Sur la base des premières estimations macroéconomiques disponibles et des enseignements tirés d'autres périodes de crise, nous estimons que l'impact de deux mois de confinement sur la consommation finale d'énergie en 2020 en France aurait un effet supérieur à celui observé lors de la dernière crise financière en 2008 ou du premier choc pétrolier de 1975.
Dans cet article, nous résumons les principaux scénarios sur l'évolution de la consommation d'énergie en 2020. Cette analyse a été préparée par Morgan Crenes, responsable du département Market Research d'Enerdata, et Carine Sebi, professeure et coordinatrice de la Chaire "Energie pour la société" à Grenoble Ecole de Management.
Une économie au ralenti signifie des secteurs qui consomment moins d'énergie
Selon les dernières prévisions de l'INSEE, l'activité économique pendant cette période de confinement est d'environ 65% du niveau normal en France, ce qui se traduira par une baisse record de la consommation d'énergie dans les secteurs industriel, tertiaire et des transports. Sur la base de ces chiffres, nous estimons une baisse de la consommation d'énergie de -35% dans les secteurs tertiaire et industriel et une baisse de 80% du trafic de passagers. Compte tenu du maintien de la chaîne logistique pour les marchandises, nous supposons que la consommation ne changera pas pour le trafic de marchandises ou l'agriculture.

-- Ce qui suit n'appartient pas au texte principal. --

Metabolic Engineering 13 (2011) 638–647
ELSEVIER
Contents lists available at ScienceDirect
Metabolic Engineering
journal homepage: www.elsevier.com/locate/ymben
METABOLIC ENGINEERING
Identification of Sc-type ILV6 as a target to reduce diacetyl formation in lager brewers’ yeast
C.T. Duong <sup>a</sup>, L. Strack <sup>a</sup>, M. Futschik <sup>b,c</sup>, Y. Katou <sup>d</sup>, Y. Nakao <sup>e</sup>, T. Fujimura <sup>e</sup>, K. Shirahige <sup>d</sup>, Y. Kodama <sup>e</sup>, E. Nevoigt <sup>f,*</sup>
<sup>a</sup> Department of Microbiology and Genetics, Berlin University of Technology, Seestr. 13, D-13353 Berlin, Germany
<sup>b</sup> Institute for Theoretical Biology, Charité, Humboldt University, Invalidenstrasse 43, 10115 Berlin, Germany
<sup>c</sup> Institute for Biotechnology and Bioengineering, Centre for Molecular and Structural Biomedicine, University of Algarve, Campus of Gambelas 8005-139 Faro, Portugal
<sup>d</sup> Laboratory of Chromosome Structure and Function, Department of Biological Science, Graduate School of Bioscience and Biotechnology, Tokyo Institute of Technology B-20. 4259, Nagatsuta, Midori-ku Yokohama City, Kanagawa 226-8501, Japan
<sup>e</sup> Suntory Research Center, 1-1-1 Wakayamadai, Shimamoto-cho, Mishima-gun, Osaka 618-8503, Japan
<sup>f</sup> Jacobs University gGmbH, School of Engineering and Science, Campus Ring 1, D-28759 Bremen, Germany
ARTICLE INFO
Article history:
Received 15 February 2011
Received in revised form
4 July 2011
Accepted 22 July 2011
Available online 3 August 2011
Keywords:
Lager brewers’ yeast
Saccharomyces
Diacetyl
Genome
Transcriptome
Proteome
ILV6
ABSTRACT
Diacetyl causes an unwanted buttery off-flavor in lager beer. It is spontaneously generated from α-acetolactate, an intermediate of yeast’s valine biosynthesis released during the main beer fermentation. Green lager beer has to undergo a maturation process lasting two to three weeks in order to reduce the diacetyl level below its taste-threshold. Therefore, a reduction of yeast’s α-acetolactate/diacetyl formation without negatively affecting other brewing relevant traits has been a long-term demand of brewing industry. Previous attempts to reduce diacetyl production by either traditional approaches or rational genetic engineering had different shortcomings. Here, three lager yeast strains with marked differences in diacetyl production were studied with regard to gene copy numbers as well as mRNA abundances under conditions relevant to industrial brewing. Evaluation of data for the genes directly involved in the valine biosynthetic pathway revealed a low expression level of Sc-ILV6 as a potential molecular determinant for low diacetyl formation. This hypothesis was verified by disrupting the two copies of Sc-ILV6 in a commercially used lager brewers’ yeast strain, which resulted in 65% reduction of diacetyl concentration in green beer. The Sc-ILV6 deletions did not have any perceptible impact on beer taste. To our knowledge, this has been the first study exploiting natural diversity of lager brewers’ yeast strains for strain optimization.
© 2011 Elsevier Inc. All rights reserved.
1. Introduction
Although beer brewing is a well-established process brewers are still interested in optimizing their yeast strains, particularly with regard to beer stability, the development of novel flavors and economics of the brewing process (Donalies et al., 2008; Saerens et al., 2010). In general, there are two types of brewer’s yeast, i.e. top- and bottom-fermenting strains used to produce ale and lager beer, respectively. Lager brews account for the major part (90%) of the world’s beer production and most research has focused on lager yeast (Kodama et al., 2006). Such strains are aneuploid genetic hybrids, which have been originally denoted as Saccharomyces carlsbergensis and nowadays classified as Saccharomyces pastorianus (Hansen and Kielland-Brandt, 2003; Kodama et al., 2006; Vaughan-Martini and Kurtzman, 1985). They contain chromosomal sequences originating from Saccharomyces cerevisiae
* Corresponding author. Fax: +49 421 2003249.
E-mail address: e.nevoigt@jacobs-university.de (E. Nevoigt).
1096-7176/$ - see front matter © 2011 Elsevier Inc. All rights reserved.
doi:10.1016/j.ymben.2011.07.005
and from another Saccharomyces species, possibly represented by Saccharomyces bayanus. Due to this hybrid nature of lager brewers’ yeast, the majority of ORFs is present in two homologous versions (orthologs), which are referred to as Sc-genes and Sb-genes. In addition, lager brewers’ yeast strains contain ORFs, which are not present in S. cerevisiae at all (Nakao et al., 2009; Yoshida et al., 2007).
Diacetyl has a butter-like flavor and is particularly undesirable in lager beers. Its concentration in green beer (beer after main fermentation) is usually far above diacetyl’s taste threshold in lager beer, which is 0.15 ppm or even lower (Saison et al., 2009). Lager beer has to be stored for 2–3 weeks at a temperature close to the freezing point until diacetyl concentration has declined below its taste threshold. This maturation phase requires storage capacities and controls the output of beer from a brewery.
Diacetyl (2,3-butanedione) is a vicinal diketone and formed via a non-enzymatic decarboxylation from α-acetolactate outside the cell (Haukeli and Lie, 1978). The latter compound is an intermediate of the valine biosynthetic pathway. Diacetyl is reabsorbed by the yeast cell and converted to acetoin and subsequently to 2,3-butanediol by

Le secteur résidentiel connaît une augmentation significative de la consommation d'énergie (estimée à environ 15 %), car une grande partie de la population doit rester à la maison et a donc besoin de plus de chauffage, d'éclairage, d'utilisation d'appareils électriques, etc.
Ainsi, l'évolution de toutes ces activités a conduit à une baisse de 15 % de la demande d'électricité (tous secteurs confondus) en mars en France, comme l'a confirmé RTE, le gestionnaire du réseau français.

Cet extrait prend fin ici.